Page excerpt:
= = = = =
The other issue with that box was a slow IDE4 HD, and that was a BIOS limitation that swapping in a faster drive wouldn't fix. Large programs took forever to load. I didn't even try to run current Firefox, It would take 45 seconds to load and be perceptibly sluggish once up

It was fun to play with and tweak, but I had other machines where the real work got done. I haven't even turned it on in months.
I've got two Dell Latitude 505 laptops. I just wanted to run Libreoffice on them and use them as word processors. People told me there was no way. Well, at first I installed Xubuntu on one of them and although the LO wasn't bad, everything else was molasses.

Got rid of Xubuntu and installed MX-14 and the LO works great. The other laptop I put Porteus on and that works even better. (So much for the naysayers.)

Quote:
Originally Posted by DMcCunney View Post

Quote:
When I simply push the power button the computer does not boot. Period.

This is how I go about starting the computer.

1) I turn on the monitor
2) I push the power button.
3) As the DDR3 and Slave/Master stuff starts coming on I hold down the Shift key.
Tell me more? I don't see those here, and don't recall ever seeing them.
I can't really tell you anything else. Yeah, the information (the DDR3 etc) just shows up as if it's on the terminal. It isn't the actual terminal (I don't think anyway) but it's data on a black screen.

Quote:
Originally Posted by DMcCunney View Post



Quote:
Normally I don't see a grub screen. Or at least I've never noticed it. And now, thank goodness for the grub screen because it let's me choose the 15.10 kernel as the two 16.04 kernels don't boot.
What, if anything, happens if you try?
= = = = =
Exercise tasks:
- 1) Answer these questions using the forum excerpt:
(a) How many seconds would current Firefox take to load on the box with the slow drive?
(b) What model are the two laptops the poster owns?
(c) Which kernel does the grub screen let the poster choose?
- 2) Decide whether each statement agrees with the forum excerpt, and quote the words that settle it:
(a) Swapping in a faster drive would have fixed the slow hard drive.
(b) LibreOffice works well on the laptop running MX-14.
(c) Both 16.04 kernels boot.

Entries drawn from a collection:
= = = = =
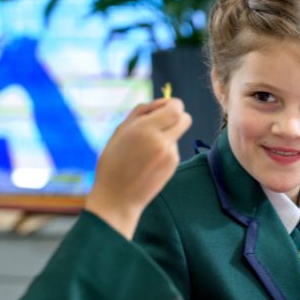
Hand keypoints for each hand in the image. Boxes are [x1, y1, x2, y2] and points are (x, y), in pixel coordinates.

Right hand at [85, 98, 190, 238]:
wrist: (117, 197)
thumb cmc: (113, 162)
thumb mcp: (120, 131)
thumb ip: (141, 112)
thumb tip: (162, 102)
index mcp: (144, 129)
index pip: (176, 107)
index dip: (172, 104)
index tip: (163, 108)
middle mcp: (161, 141)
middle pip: (185, 118)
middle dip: (177, 116)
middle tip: (163, 122)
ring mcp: (169, 155)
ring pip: (177, 134)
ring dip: (167, 135)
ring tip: (145, 149)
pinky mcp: (172, 166)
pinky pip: (173, 148)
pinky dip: (164, 150)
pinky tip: (149, 160)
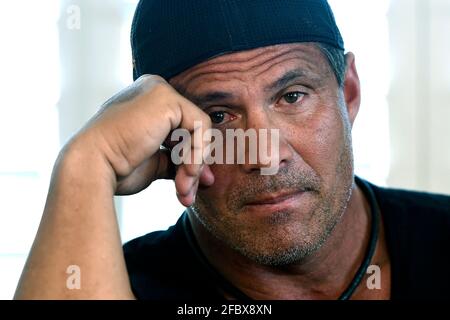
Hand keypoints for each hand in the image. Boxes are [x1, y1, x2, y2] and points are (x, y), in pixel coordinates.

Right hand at [67, 74, 213, 205]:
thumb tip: (209, 178)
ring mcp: (159, 90)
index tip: (189, 185)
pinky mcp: (166, 98)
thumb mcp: (155, 164)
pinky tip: (186, 173)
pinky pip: (200, 126)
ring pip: (199, 129)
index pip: (183, 130)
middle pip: (193, 129)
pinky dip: (197, 154)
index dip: (189, 159)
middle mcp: (154, 90)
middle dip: (194, 165)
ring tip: (183, 189)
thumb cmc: (115, 168)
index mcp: (148, 103)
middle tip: (189, 193)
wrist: (91, 167)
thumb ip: (180, 163)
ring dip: (194, 165)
= = = = =
Responses for each task:
- 1)
(a) 45 seconds
(b) Dell Latitude 505
(c) The 15.10 kernel

- 2)
(a) No: "that was a BIOS limitation that swapping in a faster drive wouldn't fix"
(b) Yes: "installed MX-14 and the LO works great"
(c) No: "the two 16.04 kernels don't boot"